Given text>
Hi,
I am working on a 3D app that is CAD-like.
It is windowed and has a single main render viewport.
The OpenGL rendering consists of a mix of DisplayLists, Text, a few immediate commands, and mostly Index/Vertex/Normal/Color arrays.
I have been testing the app on a number of Windows systems, and every one that has an NVidia card is approximately 5x slower rendering the array objects than ATI. The few minor DisplayLists etc. are so few entities that they render blazingly fast on both so I cannot use them as any performance guideline.
An example, if I render an array object of 64k indexes + vertex/normal/color data, it will take approximately 1ms on systems with ATI and 5ms on systems with NVidia, this is totally consistent on every system I have tested.
If I add a second array object, I get approximately 2x the render time or 10ms on NVidia and 2ms on ATI.
If I add a third array object, I get approximately 3x on both (15ms NV, 3ms ATI).
The index/vertex/normal/color arrays are very well layed out and optimized. Even if they were a mess so that vertex-cache misses occurred there shouldn’t be such as discrepancy between NVidia and ATI.
The arrays are managed and sent individually to the GPU because I need easy modification of their data CPU-side. FYI I did try interleaving the arrays to send a single array to OpenGL and it made no difference on the NVidia performance issue. The overall performance on all systems improved by about 5%.
This performance difference occurs on all systems I have tested, which are numerous Core2Duo, Core2Quad, i3, i5, all around the 3GHz range; Windows XP Pro, Windows Vista x64, Windows 7 x64; and NVidia 8800GTS, GTX275, and ATI HD3870, HD4870, HD6870 video.
It isn’t v-sync or flush issues, I’ve already tried that, plus the render speed drop occurs pretty much constant as each additional array object is added to the render loop, which can only mean that the performance issue is with the NVidia’s handling of the arrays.
Any ideas?

Exercise tasks>
**1.** Please reproduce the OpenGL performance post word for word, beginning at the words "If I add a second" and stopping after "NVidia and ATI.".
**2.** List every video card model that the OpenGL performance post names among the tested systems.

Dataset extract>
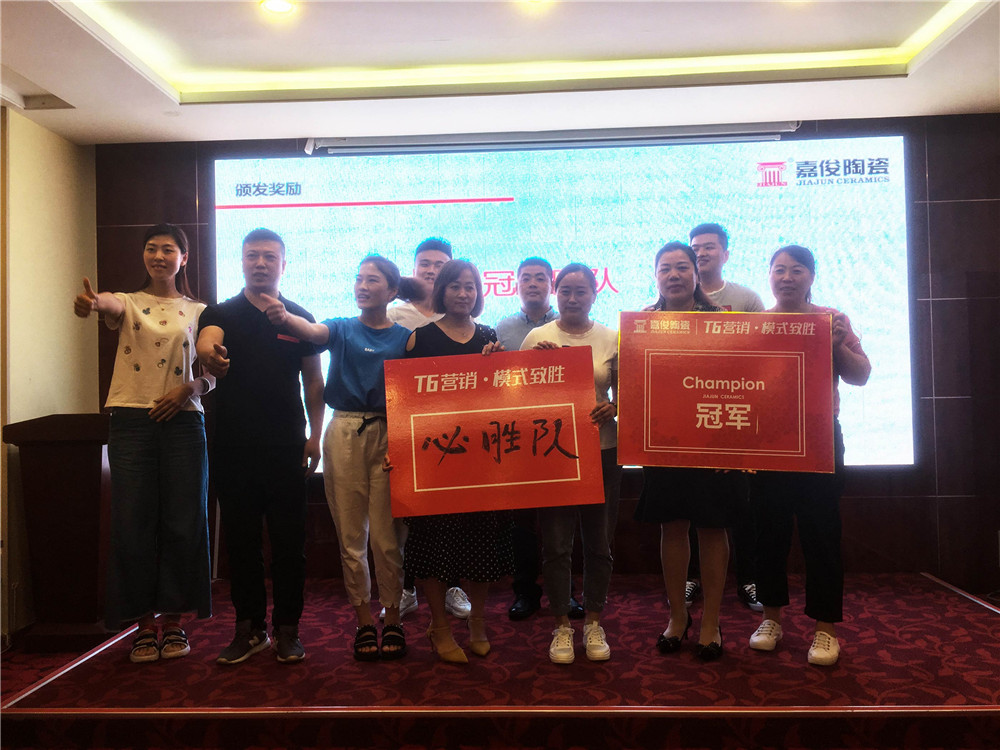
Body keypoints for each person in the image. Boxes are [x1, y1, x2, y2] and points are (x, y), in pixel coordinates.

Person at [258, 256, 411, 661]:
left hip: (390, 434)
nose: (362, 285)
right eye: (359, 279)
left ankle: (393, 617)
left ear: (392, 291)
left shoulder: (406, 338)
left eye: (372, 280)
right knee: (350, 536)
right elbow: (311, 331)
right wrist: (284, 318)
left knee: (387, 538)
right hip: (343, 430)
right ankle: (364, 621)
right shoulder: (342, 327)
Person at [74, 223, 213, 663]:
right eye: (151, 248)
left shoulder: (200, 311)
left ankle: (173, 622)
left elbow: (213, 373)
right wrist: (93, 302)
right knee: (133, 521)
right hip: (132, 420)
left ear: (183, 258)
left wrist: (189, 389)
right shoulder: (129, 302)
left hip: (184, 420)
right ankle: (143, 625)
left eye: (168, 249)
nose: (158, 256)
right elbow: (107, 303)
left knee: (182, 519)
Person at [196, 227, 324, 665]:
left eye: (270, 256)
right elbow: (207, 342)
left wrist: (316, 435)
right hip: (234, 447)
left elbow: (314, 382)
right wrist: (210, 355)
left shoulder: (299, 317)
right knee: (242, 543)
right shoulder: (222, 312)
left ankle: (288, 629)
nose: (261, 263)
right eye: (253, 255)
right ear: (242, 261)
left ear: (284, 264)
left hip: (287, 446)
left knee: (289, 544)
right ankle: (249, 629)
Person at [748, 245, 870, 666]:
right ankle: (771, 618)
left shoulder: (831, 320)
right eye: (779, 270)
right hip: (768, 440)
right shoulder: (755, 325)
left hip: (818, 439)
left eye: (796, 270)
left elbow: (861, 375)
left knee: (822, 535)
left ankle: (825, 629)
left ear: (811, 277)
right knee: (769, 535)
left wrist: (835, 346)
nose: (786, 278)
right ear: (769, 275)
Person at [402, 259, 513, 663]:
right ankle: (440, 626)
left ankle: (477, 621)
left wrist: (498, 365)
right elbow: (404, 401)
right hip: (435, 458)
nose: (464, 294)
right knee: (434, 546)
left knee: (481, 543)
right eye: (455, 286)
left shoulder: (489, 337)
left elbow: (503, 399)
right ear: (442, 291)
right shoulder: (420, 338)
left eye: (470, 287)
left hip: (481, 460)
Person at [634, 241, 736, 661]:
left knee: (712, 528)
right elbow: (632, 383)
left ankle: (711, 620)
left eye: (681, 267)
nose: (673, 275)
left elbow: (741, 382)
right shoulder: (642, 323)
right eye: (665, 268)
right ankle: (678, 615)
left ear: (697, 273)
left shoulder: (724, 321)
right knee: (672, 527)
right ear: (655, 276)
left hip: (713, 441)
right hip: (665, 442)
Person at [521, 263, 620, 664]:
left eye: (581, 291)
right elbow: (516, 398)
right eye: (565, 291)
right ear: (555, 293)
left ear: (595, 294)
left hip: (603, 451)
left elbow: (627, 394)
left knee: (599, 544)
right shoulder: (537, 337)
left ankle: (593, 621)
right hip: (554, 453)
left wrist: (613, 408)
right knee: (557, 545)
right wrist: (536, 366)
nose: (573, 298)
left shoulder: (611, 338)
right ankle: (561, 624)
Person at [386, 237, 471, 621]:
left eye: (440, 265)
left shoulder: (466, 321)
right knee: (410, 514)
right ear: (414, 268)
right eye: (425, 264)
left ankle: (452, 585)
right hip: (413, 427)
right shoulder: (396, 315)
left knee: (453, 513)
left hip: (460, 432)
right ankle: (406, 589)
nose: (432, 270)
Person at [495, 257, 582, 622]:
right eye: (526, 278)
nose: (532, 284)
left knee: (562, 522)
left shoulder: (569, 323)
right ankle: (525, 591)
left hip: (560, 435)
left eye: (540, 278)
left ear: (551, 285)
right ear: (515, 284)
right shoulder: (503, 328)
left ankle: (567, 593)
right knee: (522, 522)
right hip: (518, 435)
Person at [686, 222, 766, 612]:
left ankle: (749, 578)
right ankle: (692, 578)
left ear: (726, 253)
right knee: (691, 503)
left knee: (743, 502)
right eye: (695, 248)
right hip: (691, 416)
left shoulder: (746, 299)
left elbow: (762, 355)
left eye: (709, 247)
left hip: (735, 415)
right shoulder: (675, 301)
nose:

Answers for each item>
**1.**
If I add a second array object, I get approximately 2x the render time or 10ms on NVidia and 2ms on ATI.
If I add a third array object, I get approximately 3x on both (15ms NV, 3ms ATI).
The index/vertex/normal/color arrays are very well layed out and optimized. Even if they were a mess so that vertex-cache misses occurred there shouldn’t be such as discrepancy between NVidia and ATI.

**2.**
- NVidia 8800GTS
- NVidia GTX275
- ATI HD3870
- ATI HD4870
- ATI HD6870